Messages are “sent” using the operator “<<“. But to send a message we first need an object: the code below creates a oneway object then sends the message:
1 2 3 4 5 6 |
ow = dt << Oneway( Invisible, Y( Eval(yCol) ), X( Eval(xCol) ), ); ow << Save Residuals; ow << Close Window; |
Test Normal Oneway Residuals
Everything is now in place to create a user-defined function for testing whether the residuals associated with the oneway analysis are normally distributed:
1 2 3 4 5 6 7 8 9 10 11 12 13 14 15 16 17 |
Test Normal Oneway Residuals = Function({dt,yCol,xCol},{Default Local}, ow = dt << Oneway( Invisible, Y( Eval(yCol) ), X( Eval(xCol) ), ); ow << Save Residuals; ow << Close Window; nc = NCols(dt); colResids = Column(dt,nc); colName = colResids << Get Name; pValue = Test Normal(dt,colName); dt << Delete Column(colResids); Return(pValue); ); |
Notes:-
- Lines 9 and 10 – when the residuals are saved to the table they become the last column of the table., therefore the function NCols is used to determine the position of the residuals data.

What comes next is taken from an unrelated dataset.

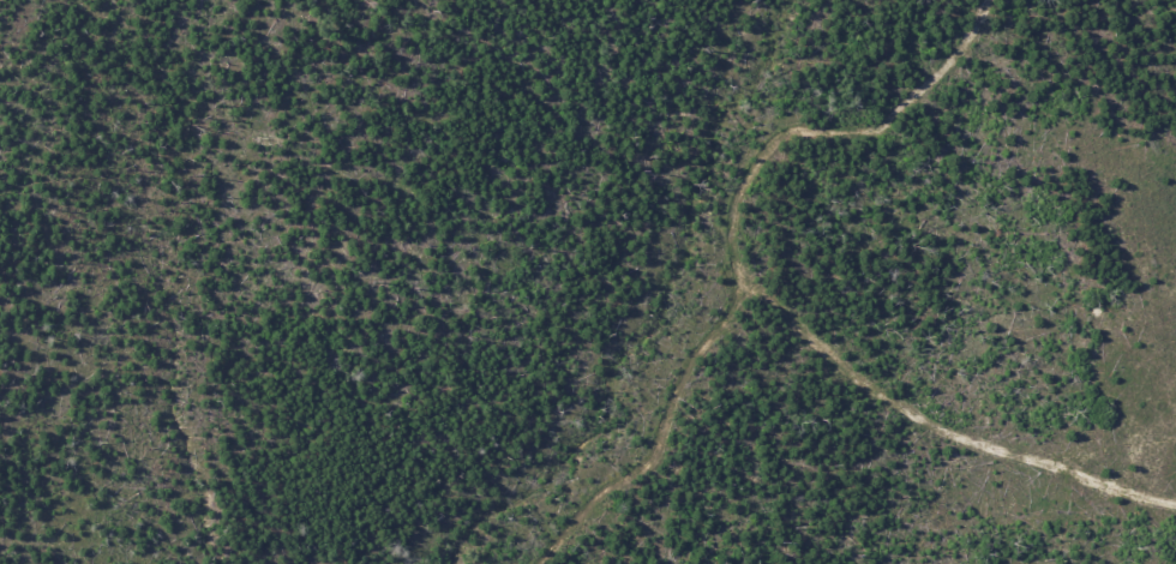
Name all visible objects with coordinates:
park: (588, 282)

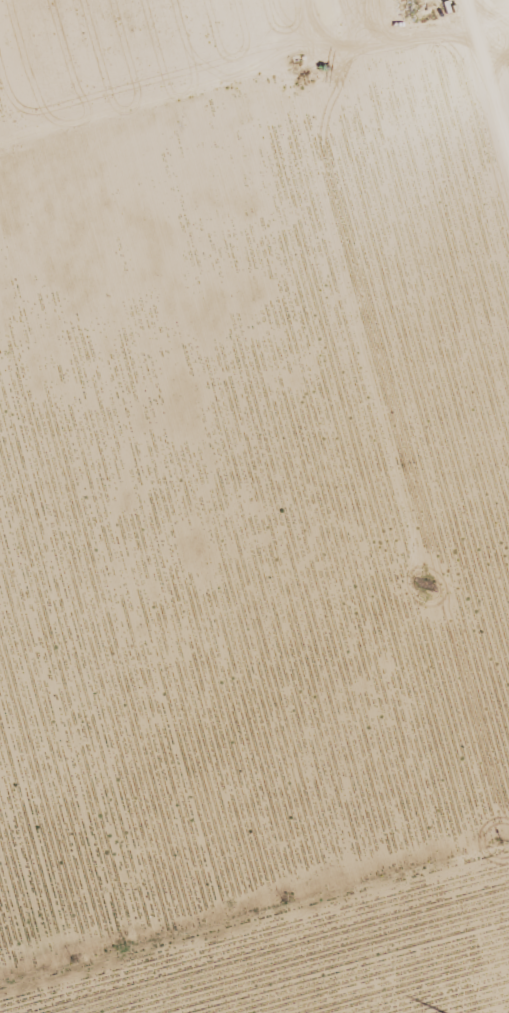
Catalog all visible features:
road: (254, 622)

- Line 12 – uses the Test Normal function that was defined earlier
- Line 13 – once the test has been performed the data can be deleted to restore the table to its original state
This function definition needs to be added to the file Analysis Components.jsl.
Invoking the Function
The code step4.jsl already has a block of code responsible for checking assumptions. This block can now be extended to include the test for normality of residuals:
71 72 73 74 75 76 77 78 79 80 81 82 83 84 85 86 87 88 89 90 91 92 93 94 95 96 97 98 |
// Check assumptions alpha = 0.05; dt = Data Table(dtName); arrPValues = Test Normal Each Level(dt,yColName,xColName); minPValue = Min( arrPValues<<Get Values ); If (minPValue<=alpha, btnNormalLevels << Set Icon(nsICONS:FAIL_ICON) , btnNormalLevels << Set Icon(nsICONS:PASS_ICON) ); strTip = "p-value=" || Char(Round(minPValue,4)) || ".\!N" || "This is the smallest p-value for all the tests \!N" || "(one for each level of the grouping variable). \!N" || "For a test of normality, small p-values imply \!N" || "that the data are not normally distributed."; btnNormalLevels << Set Tip(strTip); pValue = Test Normal Oneway Residuals(dt,yColName,xColName); If (pValue<=alpha, btnNormalResids << Set Icon(nsICONS:FAIL_ICON) , btnNormalResids << Set Icon(nsICONS:PASS_ICON) ); strTip = "p-value=" || Char(Round(pValue,4)) || ".\!N" || "For a normality test, small p-values imply that\!N" || "the data are not normally distributed."; btnNormalResids << Set Tip(strTip); |
Save the revisions as step5.jsl.
Wow cuz this is excellent work! Congrats and keep it up.